Although James politely ignored Super, the wayward gankbear took this as a sign, that James wanted the alliance to be a roleplay guild. This led to the August intervention in Discord, where Loyalanon, Globby, and Tweeps found common cause in their disdain. It was here that Loyalanon famously said, “We need Aiko on this big CODE. dick. Am I right, boyos?” I was truly flattered, and the succession crisis was over.

BONUS CONTENT

Lazar us (aka Coach Subway) continues to entertain with salty plebbery.

It is a mystery, why he streams daily, and then always regret his decision. Fortunately, there has been a committed effort to preserve the historical record. I enjoyed Episode 4! Of course, Lazar us has vowed to file an international justice lawsuit, to remove his public content from the public domain. Good luck!

I recently made an appearance on Twitch, where Coach confronted me.

He doesn’t like women.

[Data items]
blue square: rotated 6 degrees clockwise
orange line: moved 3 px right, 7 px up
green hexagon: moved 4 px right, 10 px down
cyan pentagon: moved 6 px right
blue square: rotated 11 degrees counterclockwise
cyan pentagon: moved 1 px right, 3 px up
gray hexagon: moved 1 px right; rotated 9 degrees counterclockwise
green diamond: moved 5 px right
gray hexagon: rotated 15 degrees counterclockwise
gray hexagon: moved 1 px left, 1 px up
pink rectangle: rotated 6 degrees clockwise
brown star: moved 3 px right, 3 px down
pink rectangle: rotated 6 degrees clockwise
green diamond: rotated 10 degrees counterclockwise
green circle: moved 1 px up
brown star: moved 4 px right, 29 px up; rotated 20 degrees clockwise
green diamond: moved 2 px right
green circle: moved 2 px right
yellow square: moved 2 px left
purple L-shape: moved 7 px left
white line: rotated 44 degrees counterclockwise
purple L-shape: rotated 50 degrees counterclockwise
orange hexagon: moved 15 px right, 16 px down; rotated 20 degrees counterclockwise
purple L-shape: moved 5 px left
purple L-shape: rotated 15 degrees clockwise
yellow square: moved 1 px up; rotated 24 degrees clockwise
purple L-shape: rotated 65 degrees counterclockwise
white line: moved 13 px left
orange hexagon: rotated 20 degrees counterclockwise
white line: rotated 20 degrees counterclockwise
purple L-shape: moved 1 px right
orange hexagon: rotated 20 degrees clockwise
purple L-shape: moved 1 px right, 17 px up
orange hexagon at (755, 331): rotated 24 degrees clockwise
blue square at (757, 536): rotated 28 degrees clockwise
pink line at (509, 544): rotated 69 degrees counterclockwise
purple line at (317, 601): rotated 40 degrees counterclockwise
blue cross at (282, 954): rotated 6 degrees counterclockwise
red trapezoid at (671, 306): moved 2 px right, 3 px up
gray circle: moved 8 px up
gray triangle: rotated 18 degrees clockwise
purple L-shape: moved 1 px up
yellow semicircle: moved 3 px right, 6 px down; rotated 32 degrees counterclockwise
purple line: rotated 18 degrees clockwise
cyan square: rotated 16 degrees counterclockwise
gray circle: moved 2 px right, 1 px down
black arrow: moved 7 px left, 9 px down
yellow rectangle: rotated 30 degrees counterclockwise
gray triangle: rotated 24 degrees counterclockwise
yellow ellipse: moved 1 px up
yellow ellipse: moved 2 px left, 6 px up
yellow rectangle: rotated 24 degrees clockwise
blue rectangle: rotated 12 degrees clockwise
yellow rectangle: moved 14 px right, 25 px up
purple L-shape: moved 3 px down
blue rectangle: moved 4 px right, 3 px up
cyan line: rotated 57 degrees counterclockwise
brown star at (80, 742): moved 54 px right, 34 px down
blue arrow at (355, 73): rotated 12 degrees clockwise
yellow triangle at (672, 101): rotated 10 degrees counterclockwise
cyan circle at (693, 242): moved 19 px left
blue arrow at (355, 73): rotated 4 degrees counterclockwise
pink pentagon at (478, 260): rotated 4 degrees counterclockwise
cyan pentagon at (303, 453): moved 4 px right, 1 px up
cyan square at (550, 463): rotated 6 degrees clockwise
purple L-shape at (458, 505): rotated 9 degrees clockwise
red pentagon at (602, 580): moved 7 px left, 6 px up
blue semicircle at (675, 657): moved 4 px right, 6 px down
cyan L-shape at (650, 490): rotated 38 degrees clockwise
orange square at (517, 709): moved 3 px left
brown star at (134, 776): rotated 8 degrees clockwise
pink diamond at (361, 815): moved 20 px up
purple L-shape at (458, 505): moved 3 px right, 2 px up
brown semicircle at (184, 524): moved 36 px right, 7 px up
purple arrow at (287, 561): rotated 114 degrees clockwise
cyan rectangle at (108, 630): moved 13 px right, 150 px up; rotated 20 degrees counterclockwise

## WRITTEN PROBLEM 1
Answer these questions about the alliance succession post:
(a) In what month did the intervention in Discord take place?
(b) By what other name is Lazar us known?
(c) On which platform did the narrator recently make an appearance?
## WRITTEN PROBLEM 2
Pick up the alliance succession post after its final sentence and keep writing it.

## ANSWER 1
(a) August
(b) Coach Subway
(c) Twitch

## ANSWER 2
He’s in love with Evan.

He doesn’t like that I’ve dunked on him repeatedly.

He began to cry, irl.

He began to curse.

He continued to cry.

He was feeling emotional.

He is running out of money.

Eventually, James came to my rescue. My hero!

It was a fun time!

w/e busy

I will be submitting the new alliance logo soon, so if you have any suggestions, this would be the time. Of course, I’ve got a fair idea what I will go with, but we will see. Anyways, I’d like to show you the current frontrunner.

Wow, Sargon, that’s really great!

My alliance is the best ever, mainly because me.

A lot of people just don’t get it.

Here’s a hint: I’m awesome!

I’m just the best.

EVE needs me, and I know it.

So make sure to send me all your isk…

…and I might even acknowledge you!

Ok, I’m busy now.

Uh, bye.

=BONUS CONTENT=

WoW! Check out this amazing article, published by EVE Onion!

WoW! Check out this amazing short story, published by CCP!

Outstanding!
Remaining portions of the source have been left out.